Supreme Defense Council (SDC)
Iran's strategic planning and the establishment of its military and defense policies have been the responsibilities of the Supreme Defense Council (SDC, and sometimes referred to as the Supreme National Defense Council), created in 1980, which has representatives at operational area and field headquarters to provide political and strategic guidance to field commanders. SDC representatives may also veto military decisions.
According to Article 110 of the 1979 Constitution of the Islamic Republic of Iran, the faqih (an expert in Islamic religious jurisprudence; in Iran the Supreme Leader assumes this function) was empowered to appoint and dismiss the chief of the Joint Staff, the commander in chief of the Pasdaran, two advisers to the Supreme Defense Council (SDC), and the commanders in chief of ground, naval, and air forces on the recommendation of the SDC. He was also authorized to supervise the activities of the SDC and to declare war and mobilize the armed forces on the recommendation of the SDC. As faqih, Ayatollah Khomeini, although maintaining the role of final arbiter, delegated the post of commander in chief to the president of the Republic.
Iran's President, in his capacity as the chairman of the SDC, had ultimate responsibility for all Defense Inustries Organization (DIO) operations. The DIO is a state conglomerate of arms and other military related insturies. The SDC also authorized the creation of a seperate grouping of organizations specifically for the Pasdaran in 1983.
In addition to specifying the duties of the commander in chief, Article 110 establishes the composition of the SDC as follows: President of the country, Prime Minister, Minister of Defense, Chief of the Joint Staff of the Armed Forces, Commander in Chief of the Pasdaran, and two advisers appointed by the faqih.
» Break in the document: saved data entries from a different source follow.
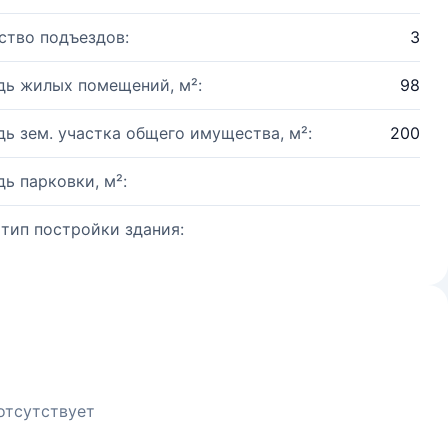
ство подъездов:
3
ь жилых помещений, м²:
98
ь зем. участка общего имущества, м²:
200
ь парковки, м²:
 тип постройки здания:
отсутствует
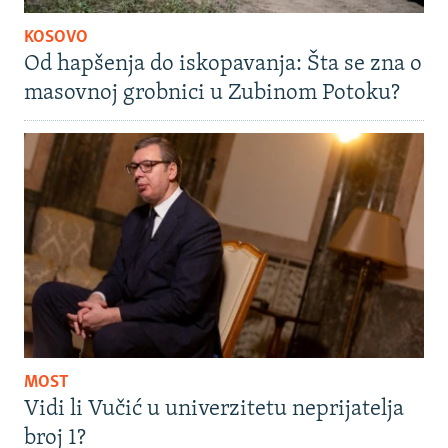
KOSOVO
Od hapšenja do iskopavanja: Šta se zna o
masovnoj grobnici u Zubinom Potoku?
MOST
Vidi li Vučić u univerzitetu neprijatelja
broj 1?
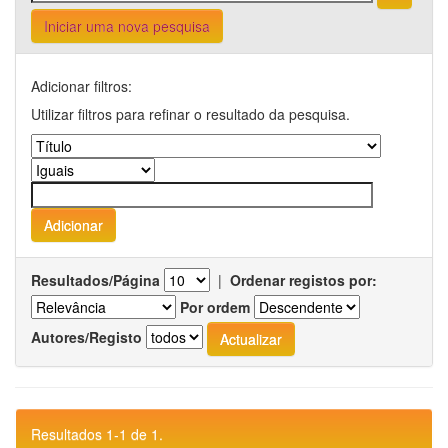
Iniciar uma nova pesquisa
Adicionar filtros:
Utilizar filtros para refinar o resultado da pesquisa.
Resultados/Página
|
Ordenar registos por:
Por ordem
Autores/Registo
Resultados 1-1 de 1.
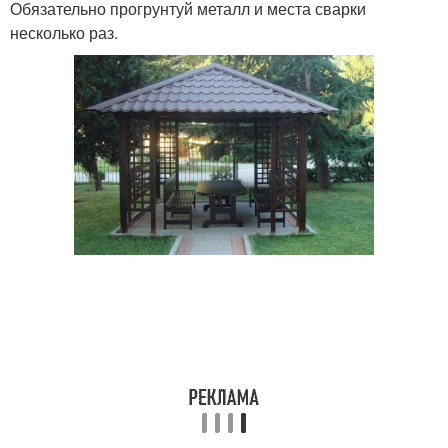
Обязательно прогрунтуй металл и места сварки
несколько раз.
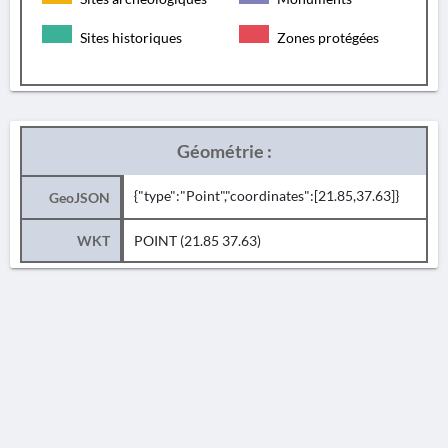
Sites historiques
Zones protégées
Géométrie :
{"type":"Point","coordinates":[21.85,37.63]}
GeoJSON
WKT
POINT (21.85 37.63)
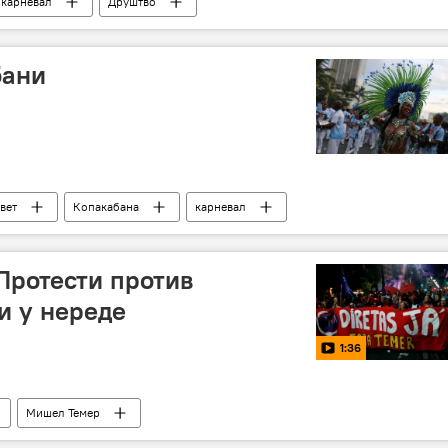
карневал
Друштво
бани
вет
Копакабана
карневал
Протести против
и у нереде
1:36
Мишел Темер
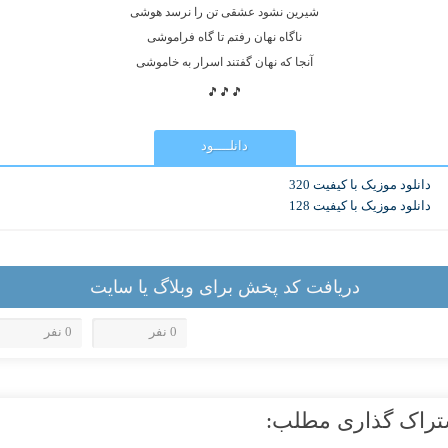
شیرین نشود عشقی تن را نرسد هوشی
ناگاه نهان رفتم تا گاه فراموشی
آنجا که نهان گفتند اسرار به خاموشی
🎵🎵🎵
دانلــــود
دانلود موزیک با کیفیت 320
دانلود موزیک با کیفیت 128
دریافت کد پخش برای وبلاگ یا سایت
0 نفر
0 نفر
تراک گذاری مطلب:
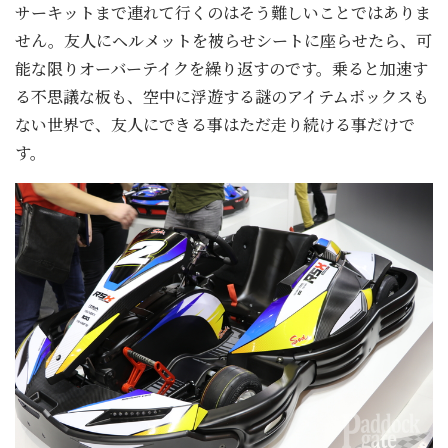
サーキットまで連れて行くのはそう難しいことではありま
せん。友人にヘルメットを被らせシートに座らせたら、可
能な限りオーバーテイクを繰り返すのです。乗ると加速す
る不思議な板も、空中に浮遊する謎のアイテムボックスも
ない世界で、友人にできる事はただ走り続ける事だけで
す。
Other senior officials may attend SDC meetings to deliberate national defense issues. In the past, the Minister of Foreign Affairs, Minister of Interior, Minister of the Pasdaran and his deputy, Air Force and Navy Commanders in Chief, War Information Office Director, and others have attended SDC meetings. The Ground Forces Commander in Chief following the 1979 Revolution, Colonel Seyyed-Shirazi, was a member of the SDC as a representative of the military arm for the faqih, whereas Majlis (the Iranian parliament) speaker Hojjatoleslam Ali Akbar Hashemi-Rafsanjani was representative of the political arm for the faqih.
Initially the commander of an operational area was burdened by the presence at his headquarters of an SDC representative and a personal representative of Ayatollah Khomeini. Both of these influential individuals could effectively take any matter over the commander's head to higher authority. In 1987 the SDC representative in the Western Operational Area Command was also the Pasdaran commander for the operational area command, a situation that further complicated the command and control system. Reports in 1987 indicated that SDC orders to regional representatives had been modified to limit the heavy casualty rates caused by their inappropriate advice. Inexperienced non-military religious advisers had seen their interference in purely technical matters dramatically curtailed.
The Urumiyeh reorganization proposals recognized the administrative separation of the services as part of Iran's political reality. Consequently, as of 1987 there were two chains of command below the SDC, one administrative and the other operational. To some extent this dual chain of command existed because the revolutionary government had retained a modified version of the organizational structure of the Imperial Iranian Armed Forces (IIAF), which was modeled on the United States division of powers between the administrative functions of the service secretaries and the operational functions of the secretary of defense and chiefs of staff. In addition, the IRP leaders wanted to limit friction between the regular military and the Pasdaran. According to Speaker Hashemi-Rafsanjani, the service Commanders in Chief, the Minister of Defense, and the Minister of the Pasdaran were removed from the operational chain to avoid further friction between the two groups.
The Supreme Defense Council was replaced with the reorganized and expanded Supreme National Security Council in 1989.